第549話
『『それでは行くぞ!』』
模擬戦が始まると同時に私設軍の操者達が操る三体のアンスタンが動き出すと、それを見てマーシャの操るアンスタンが進み出た。
「それじゃあ、最初は私から行くわね」
「構わん。その代わり、一人で全てを倒すなよ?」
マーシャの言葉にセレディスがそう返すと、マーシャは一つ頷いてから自分のアンスタンを操作した。するとマーシャのアンスタンの両腕がまるで蛇のような動きを見せて長く伸びていった。
「っ!? 何だアレは?」
「腕が……伸びた?」
マーシャのアンスタンの異変に私設軍の操者達は驚きアンスタンの動きを止めるが、それを見てマーシャは次の行動へと移った。
「そこで足を止めていいの? その距離は私の独壇場なんだから!」
マーシャの言葉と同時に彼女のアンスタンは長く伸びた両腕を激しく振り回し、腕と一体化した剣で私設軍のアンスタン三体に切りかかる。私設軍のアンスタン三体はまだマーシャ達のアンスタンと距離が離れているため持っている剣や槍が届かず、一方的にマーシャに攻め立てられて機体に無数の傷を刻まれていった。
「これは……ローラ様と同じ伸縮自在の武装か?」
「このままではマズイ! 一気に距離を詰めるぞ!」
「分かった!」
このままでは何もできないままアンスタンを破壊されてしまうと思った私設軍の操者達は、多少のダメージを覚悟でマーシャの攻撃を防御しながら彼女に近づこうとして、その様子を見てセレディスが口元に笑みを浮かべる。
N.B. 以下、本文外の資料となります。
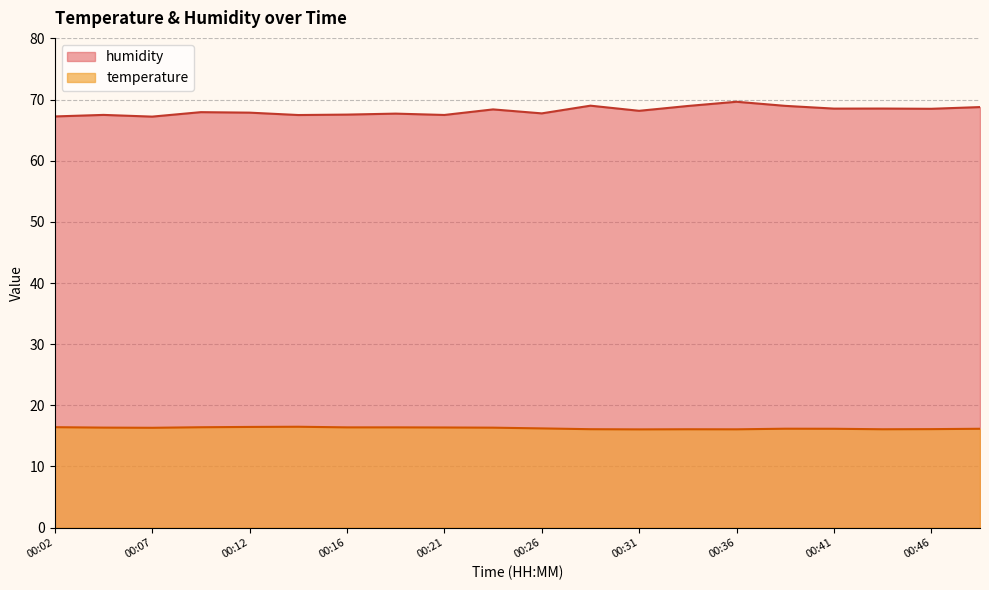

List the series in order of their peak value, lowest first.

temperature, humidity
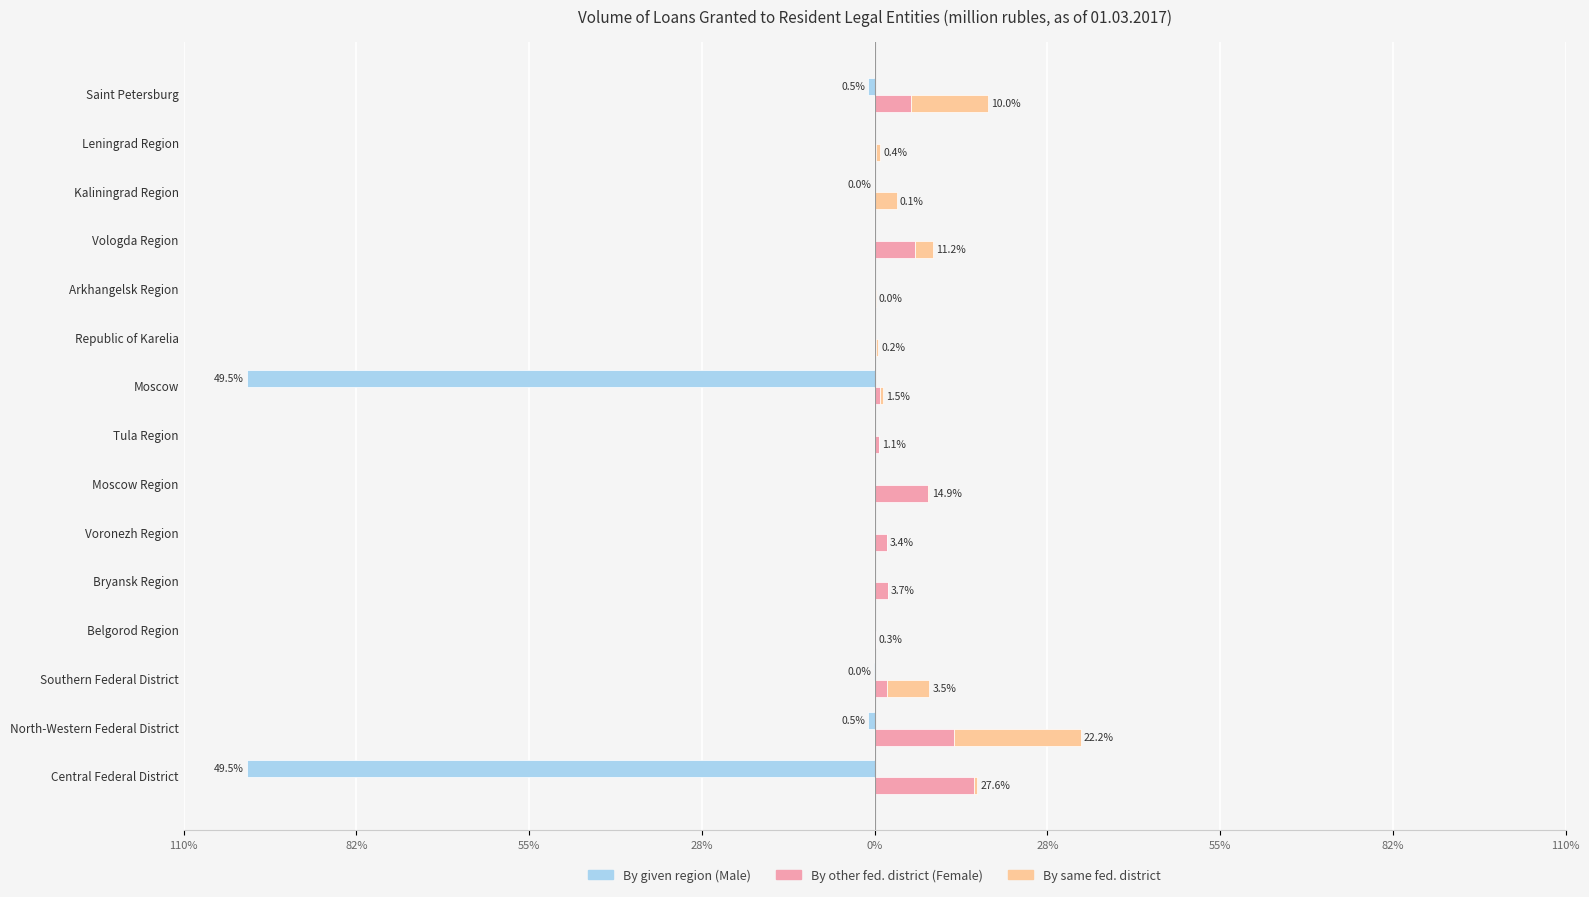

The value of By credit institutions of given region at Tula Region is 67.0. True or false?

False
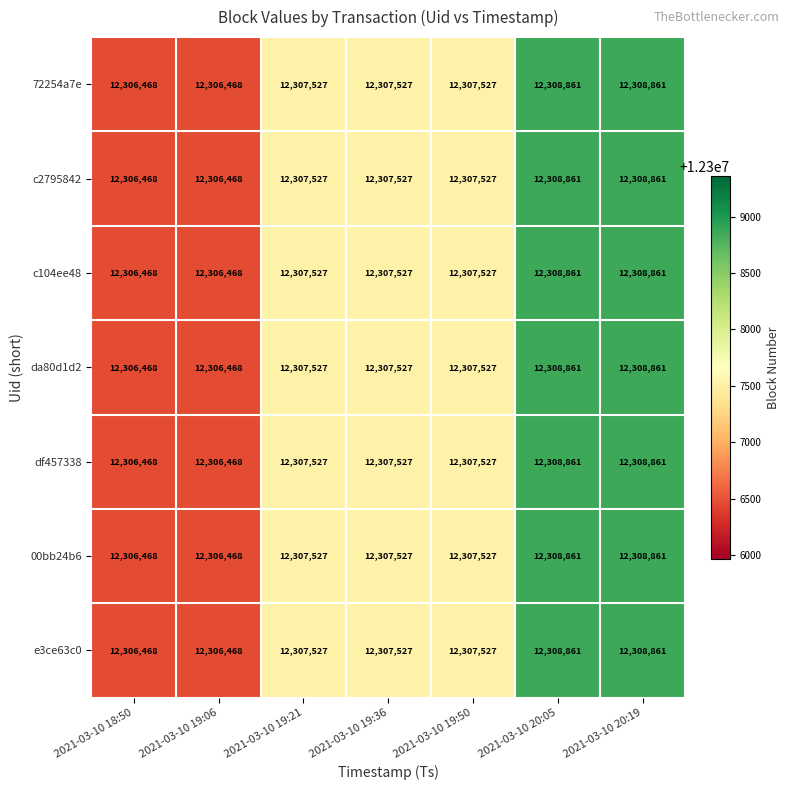

What is the minimum value shown in the chart?

12306468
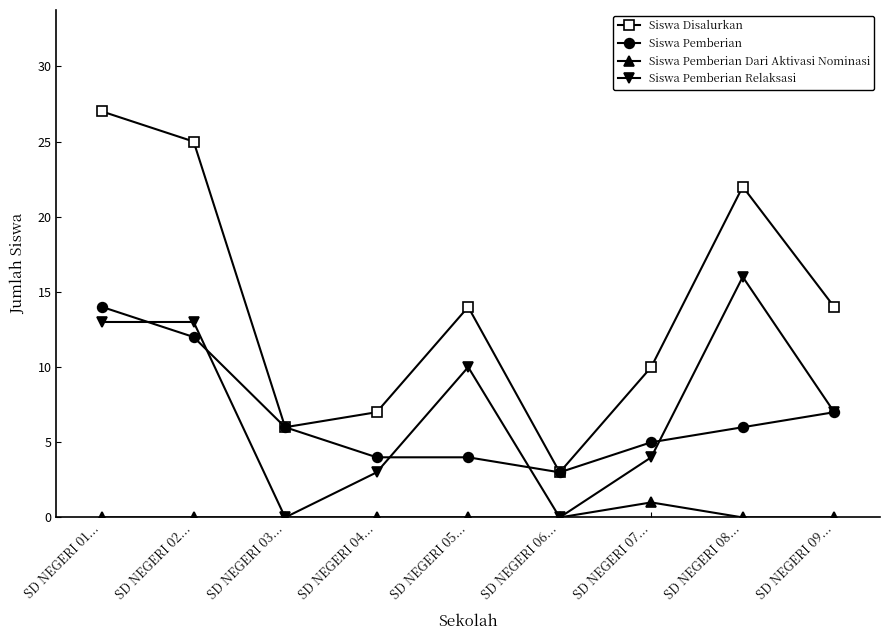

Which series has the widest spread of values?

Siswa Disalurkan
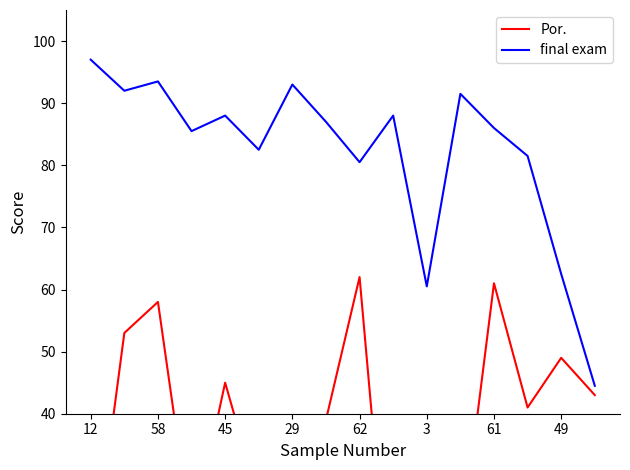

What is the average value of the Por. series?

35.0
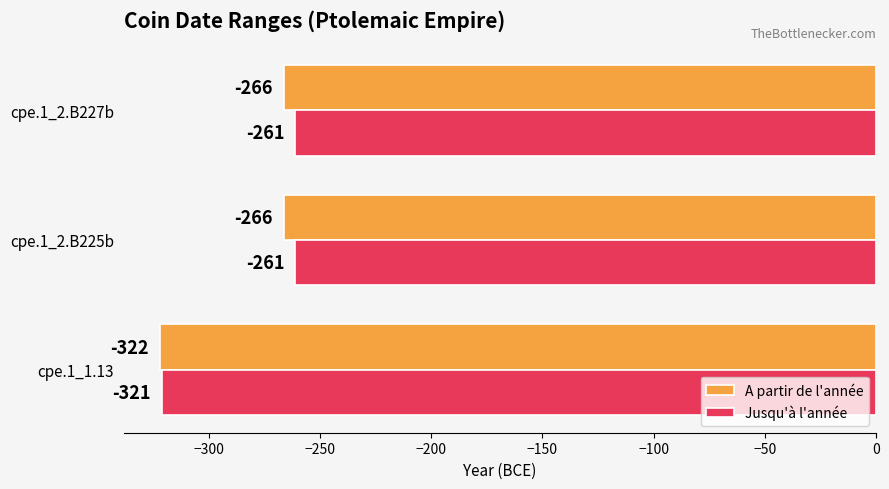

What is the minimum value for Jusqu'à l'année?

-321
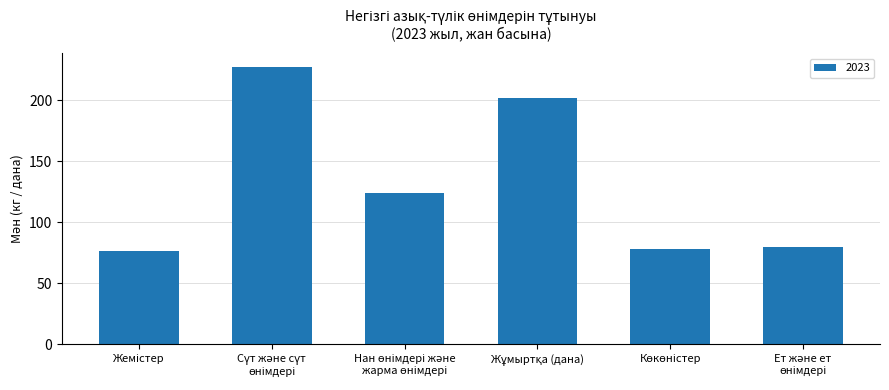

What is the sum of all values?

788.5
「そうこなくては面白くない。……マーシャ、もういいぞ。カーリー、二体は私がもらう。一体はお前がやれ」
「分かったわ」
「別に私が二体相手にしてもいいんだけど?」
セレディスがマーシャとカーリーに指示を出すと、マーシャは指示に従って攻撃を止めるのだが、カーリーはわざとセレディスの指示に反論するようなことを言う。
「やめておけ。お前とジョットの戦いはあまり他には見せない方がいい」
「そうだね。了解」
ジョットとカーリーのアンスタンには他のアンスタンにはない特殊機能があるのだが、それは万が一のことを考えて他の者達には気づかれないように使用は控えると以前から決めていた。だからセレディスに言われたカーリーはすぐに引き下がり、私設軍のアンスタンの一体の方へと相手をするべく向かう。
「くっ! だいぶ傷ついたがまだ戦える! これでもくらえ!」
「その程度じゃ……全然駄目だね!」
「………!」
私設軍のアンスタンは傷つきながらもカーリーのアンスタンに向かって剣を振るうのだが、カーリーのアンスタンは右肩の盾で剣を防ぐとそのまま自分も剣を振るい私設軍のアンスタンを切り付けた。すると機体に「二つの大きな切り傷」ができた私設軍のアンスタンは行動不能となってゆっくりと地面に倒れ、それを見下ろしたカーリーが呟く。
「これで終わり? これじゃあ、いつもの戦いと変わらないな。……それでセレディスの方は?」
自分が倒した相手の興味をなくしたカーリーがセレディスの方を見ると、カーリーのアンスタンが私設軍のアンスタン二体と戦っており、その戦いぶりはまるで剣舞を舞っているようであった。
「ふむ……。機体の補助は無く、手足の長さも違ったから不安に思っていたが、中々問題ないようだな」
セレディスの基本的な戦いは、習得した剣術の動きを組み合わせて相手を翻弄するというものであったが、今までは魔物相手には剣術を使うまでもまかったことと、ミレス・マキナとアンスタンの形状が大きく違うことから剣術は使っていなかった。しかしこの模擬戦で実際に剣術を使ってみたら、特に問題がなかったことを確認してセレディスは満足そうに頷く。
「では……そろそろ幕引きと行こうか!」
『『………!?』』
そう言うとセレディスは舞うような動きで剣を振るい、マーシャの攻撃によって機体に傷を負いって満足な動きができなくなっていた私設軍のアンスタン二体はあっさりと頭部を斬り落とされて行動不能となる。こうして模擬戦はマーシャ達の予定通り、短い時間で終わったのであった。